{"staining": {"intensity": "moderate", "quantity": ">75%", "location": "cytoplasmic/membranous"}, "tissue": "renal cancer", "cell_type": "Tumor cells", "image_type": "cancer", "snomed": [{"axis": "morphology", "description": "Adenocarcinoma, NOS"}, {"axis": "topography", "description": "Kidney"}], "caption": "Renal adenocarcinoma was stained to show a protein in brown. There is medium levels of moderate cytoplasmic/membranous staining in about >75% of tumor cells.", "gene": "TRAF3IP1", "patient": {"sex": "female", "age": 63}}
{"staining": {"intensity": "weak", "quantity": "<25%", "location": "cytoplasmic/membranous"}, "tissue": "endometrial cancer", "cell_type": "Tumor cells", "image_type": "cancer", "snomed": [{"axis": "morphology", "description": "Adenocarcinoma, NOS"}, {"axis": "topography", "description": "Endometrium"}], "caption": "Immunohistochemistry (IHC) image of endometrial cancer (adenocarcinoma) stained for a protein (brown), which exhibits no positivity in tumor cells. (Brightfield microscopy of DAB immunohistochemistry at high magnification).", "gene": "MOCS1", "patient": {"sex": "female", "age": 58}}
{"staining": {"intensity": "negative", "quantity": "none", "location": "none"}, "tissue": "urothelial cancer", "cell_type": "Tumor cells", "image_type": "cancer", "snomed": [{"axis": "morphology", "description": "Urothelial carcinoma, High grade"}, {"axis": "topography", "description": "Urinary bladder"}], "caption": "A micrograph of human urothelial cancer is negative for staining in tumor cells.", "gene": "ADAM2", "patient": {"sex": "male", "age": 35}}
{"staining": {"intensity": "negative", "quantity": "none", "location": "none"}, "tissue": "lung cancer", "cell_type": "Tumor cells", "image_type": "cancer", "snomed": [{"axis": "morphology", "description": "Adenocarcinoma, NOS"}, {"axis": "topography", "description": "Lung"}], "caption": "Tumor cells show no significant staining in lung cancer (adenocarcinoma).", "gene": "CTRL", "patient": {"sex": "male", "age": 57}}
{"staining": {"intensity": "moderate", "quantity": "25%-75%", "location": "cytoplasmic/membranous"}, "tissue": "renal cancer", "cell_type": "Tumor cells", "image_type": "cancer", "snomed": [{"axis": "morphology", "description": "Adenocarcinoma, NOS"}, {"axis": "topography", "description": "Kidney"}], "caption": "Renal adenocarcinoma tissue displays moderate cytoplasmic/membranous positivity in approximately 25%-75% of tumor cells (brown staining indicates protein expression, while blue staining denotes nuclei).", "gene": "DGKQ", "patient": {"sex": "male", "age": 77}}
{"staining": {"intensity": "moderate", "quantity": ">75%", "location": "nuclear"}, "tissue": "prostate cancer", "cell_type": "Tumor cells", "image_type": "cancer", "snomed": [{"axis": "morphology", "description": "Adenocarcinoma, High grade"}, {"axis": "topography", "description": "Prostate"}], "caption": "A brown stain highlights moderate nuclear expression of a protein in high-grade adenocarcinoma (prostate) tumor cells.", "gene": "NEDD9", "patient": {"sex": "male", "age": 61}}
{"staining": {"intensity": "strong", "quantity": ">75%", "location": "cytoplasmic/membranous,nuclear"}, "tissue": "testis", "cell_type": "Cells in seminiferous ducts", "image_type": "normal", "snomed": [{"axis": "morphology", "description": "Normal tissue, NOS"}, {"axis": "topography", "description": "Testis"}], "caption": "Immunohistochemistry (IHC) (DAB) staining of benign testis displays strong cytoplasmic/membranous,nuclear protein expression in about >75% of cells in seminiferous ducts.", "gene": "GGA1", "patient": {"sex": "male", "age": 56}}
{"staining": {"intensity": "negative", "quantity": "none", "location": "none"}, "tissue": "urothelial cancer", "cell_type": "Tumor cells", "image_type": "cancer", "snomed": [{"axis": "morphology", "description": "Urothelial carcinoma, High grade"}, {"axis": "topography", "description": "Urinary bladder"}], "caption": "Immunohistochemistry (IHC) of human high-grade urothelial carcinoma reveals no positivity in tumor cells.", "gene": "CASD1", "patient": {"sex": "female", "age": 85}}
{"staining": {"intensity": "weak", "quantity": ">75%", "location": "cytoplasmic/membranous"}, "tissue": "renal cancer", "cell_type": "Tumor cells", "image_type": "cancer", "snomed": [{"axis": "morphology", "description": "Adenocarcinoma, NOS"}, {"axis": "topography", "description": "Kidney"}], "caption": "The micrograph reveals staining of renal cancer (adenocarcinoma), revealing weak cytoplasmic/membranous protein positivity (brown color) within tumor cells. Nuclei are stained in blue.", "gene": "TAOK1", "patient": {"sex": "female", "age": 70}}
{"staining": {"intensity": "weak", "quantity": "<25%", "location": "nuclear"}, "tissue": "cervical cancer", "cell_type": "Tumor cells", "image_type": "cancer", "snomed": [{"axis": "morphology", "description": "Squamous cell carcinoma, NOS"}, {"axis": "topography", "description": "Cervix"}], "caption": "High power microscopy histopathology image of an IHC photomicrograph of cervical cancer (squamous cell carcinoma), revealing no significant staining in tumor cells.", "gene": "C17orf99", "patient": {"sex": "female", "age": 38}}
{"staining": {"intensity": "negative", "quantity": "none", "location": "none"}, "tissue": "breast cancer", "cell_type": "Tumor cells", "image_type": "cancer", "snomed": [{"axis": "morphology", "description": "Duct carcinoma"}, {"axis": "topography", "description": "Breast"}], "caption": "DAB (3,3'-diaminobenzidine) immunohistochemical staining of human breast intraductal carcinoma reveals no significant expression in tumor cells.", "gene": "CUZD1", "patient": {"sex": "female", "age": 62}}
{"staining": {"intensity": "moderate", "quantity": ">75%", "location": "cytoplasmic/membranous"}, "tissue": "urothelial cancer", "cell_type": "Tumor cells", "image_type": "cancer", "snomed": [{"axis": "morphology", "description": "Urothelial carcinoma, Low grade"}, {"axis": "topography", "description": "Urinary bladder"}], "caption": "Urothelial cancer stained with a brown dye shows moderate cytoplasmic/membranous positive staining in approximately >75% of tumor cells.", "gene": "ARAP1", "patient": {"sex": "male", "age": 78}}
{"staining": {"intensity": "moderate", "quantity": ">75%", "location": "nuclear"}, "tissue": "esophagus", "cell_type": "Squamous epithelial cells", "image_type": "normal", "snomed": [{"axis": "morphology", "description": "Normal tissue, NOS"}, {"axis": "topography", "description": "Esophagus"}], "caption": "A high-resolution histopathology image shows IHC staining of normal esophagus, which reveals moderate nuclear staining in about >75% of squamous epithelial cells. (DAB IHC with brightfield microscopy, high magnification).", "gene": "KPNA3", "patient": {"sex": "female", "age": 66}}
※ ※ ※
Using the records above, copy word for word the line with "(IHC) of human", the line with "micrograph reveals staining", and every line between them.

EXPECTED ANSWER ::
{"staining": {"intensity": "negative", "quantity": "none", "location": "none"}, "tissue": "urothelial cancer", "cell_type": "Tumor cells", "image_type": "cancer", "snomed": [{"axis": "morphology", "description": "Urothelial carcinoma, High grade"}, {"axis": "topography", "description": "Urinary bladder"}], "caption": "Immunohistochemistry (IHC) of human high-grade urothelial carcinoma reveals no positivity in tumor cells.", "gene": "CASD1", "patient": {"sex": "female", "age": 85}}
{"staining": {"intensity": "weak", "quantity": ">75%", "location": "cytoplasmic/membranous"}, "tissue": "renal cancer", "cell_type": "Tumor cells", "image_type": "cancer", "snomed": [{"axis": "morphology", "description": "Adenocarcinoma, NOS"}, {"axis": "topography", "description": "Kidney"}], "caption": "The micrograph reveals staining of renal cancer (adenocarcinoma), revealing weak cytoplasmic/membranous protein positivity (brown color) within tumor cells. Nuclei are stained in blue.", "gene": "TAOK1", "patient": {"sex": "female", "age": 70}}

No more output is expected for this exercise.